Allons plus loin : de quels signes avons-nous vraiment besoin ? Qu’est ce que nous reconnaissons comme signes ?  nous sommes-nous demandés en équipe de préparation, ce qui est  deux choses différentes.

Dans ce temple, il se passe décidément le meilleur comme le pire… alors faut il abolir tous les temples  s’ils sont abandonnés à nos dérives mesquines et à nos petits commerces ? faut-il fermer st Merry alors que nous venons de refaire la façade (et la transformer en boutique de fringues, salle de spectacle ou galerie marchande) ? Ah ben non alors !

Non, ce dont témoignent les lectures de ce dimanche, c’est que Dieu s’intéresse à l’homme, s’intéresse à chacun de nous, à moi, à toi… infiniment plus que nous ne pouvons imaginer alors.  Vouloir vivre de cette folie là, c’est assurément inverser beaucoup, beaucoup de priorités dans nos existences,  c’est donner du goût à nos existences et bien plus précisément encore, participer au relèvement, à la résurrection promise pour tous.
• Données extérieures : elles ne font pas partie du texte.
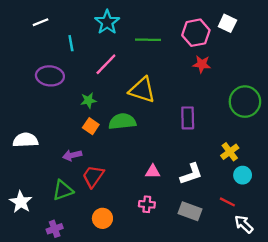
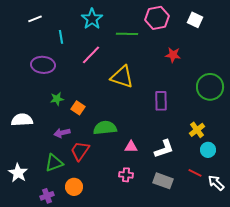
pink hexagon: (196, 33) -> (157, 18), moved
green star: (88, 100) -> (57, 99), moved
green semicircle: (122, 121) -> (105, 128), moved
orange circle: (102, 218) -> (74, 187), moved
white arrow: (244, 224) -> (216, 183), moved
Si Jésus est le véritable Temple, alors terminé les temples du consumérisme, des bricolages hasardeux , des compromis douteux…

Il y a dans cet Evangile un appel et une promesse : un appel à un véritable radicalisme évangélique.  Pour faire de la mauvaise publicité – vous voyez que l’on s’en sort  pas – je lisais dans la Croix du 20 février l’appel à nous mettre en mouvement pour que des congrégations d’un nouveau genre naissent aujourd’hui comme au XIXe siècle dans les quartiers populaires et une promesse, car ce choix de mettre sa vie à la suite du Christ, même s’il peut coûter, s’il dérange, est un cheminement et jamais un aboutissement. Il s’agit d’aimer vraiment.

Alors mettons nous en route, en route communautairement. Dieu veut faire alliance avec nous. Ne soyons pas des petits boutiquiers de la grâce aurait dit Péguy.  Et si cela ne fait pas plaisir aux puissants sur leurs trônes, et bien tant pis.  Amen.